Penerapan Algoritma Enkripsi Efisien untuk Melindungi Data pada Jaringan Sensor Nirkabel yang Terintegrasi dengan IoT
Kata Kunci:
Wireless Sensor Network, Tiny Encryption Algorithm, enkripsi ringan, efisiensi energi, keamanan dataAbstrak
Wireless Sensor Network (WSN) memiliki banyak aplikasi dalam dunia Internet of Things (IoT), mulai dari pemantauan lingkungan hingga pertanian cerdas dan sistem kesehatan. Meskipun demikian, WSN memiliki tantangan utama dalam hal keamanan data karena keterbatasan sumber daya yang dimiliki oleh node sensor, seperti daya, kapasitas pemrosesan, dan memori.
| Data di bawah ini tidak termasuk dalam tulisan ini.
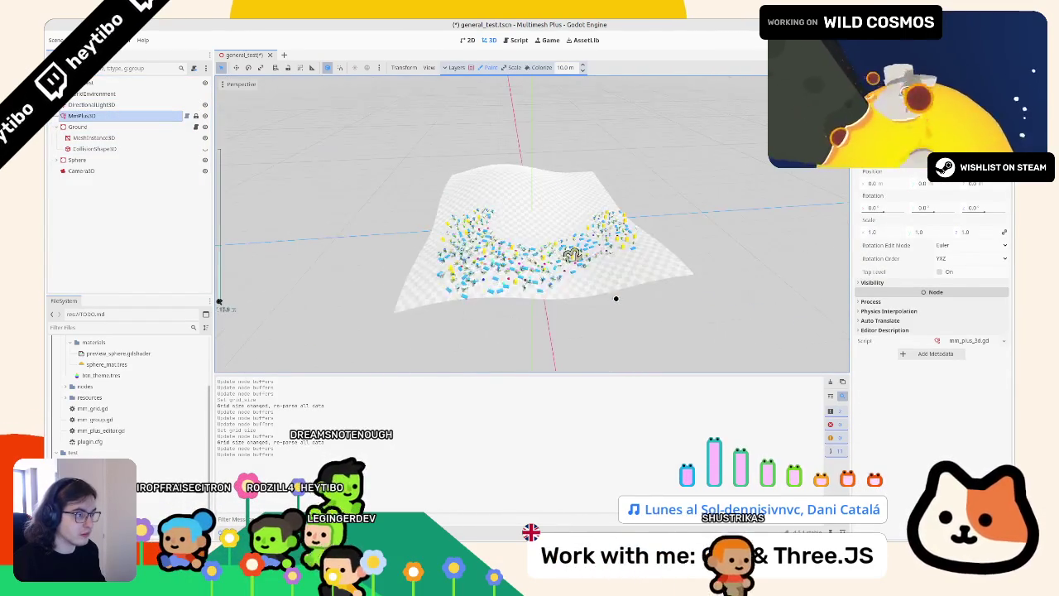
{"action": "scroll", "coordinate": [563, 323], "scroll_direction": "up", "scroll_amount": 5}
{"action": "scroll", "coordinate": [559, 306], "scroll_direction": "down", "scroll_amount": 5}
{"action": "scroll", "coordinate": [555, 292], "scroll_direction": "down", "scroll_amount": 2}
{"action": "scroll", "coordinate": [554, 291], "scroll_direction": "up", "scroll_amount": 6}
Untuk itu, diperlukan algoritma enkripsi yang efisien yang dapat menjaga kerahasiaan data tanpa membebani sumber daya secara berlebihan. Salah satu solusi yang banyak dipertimbangkan adalah penggunaan Tiny Encryption Algorithm (TEA). Penelitian ini bertujuan untuk menganalisis implementasi algoritma enkripsi TEA pada WSN berbasis IoT dan membandingkannya dengan AES-128 dari segi efisiensi energi dan waktu komputasi. Hasil penelitian menunjukkan bahwa TEA memiliki keunggulan dalam hal efisiensi energi dan waktu komputasi yang lebih baik dibandingkan dengan AES-128, menjadikannya solusi ideal untuk aplikasi WSN yang memiliki sumber daya terbatas.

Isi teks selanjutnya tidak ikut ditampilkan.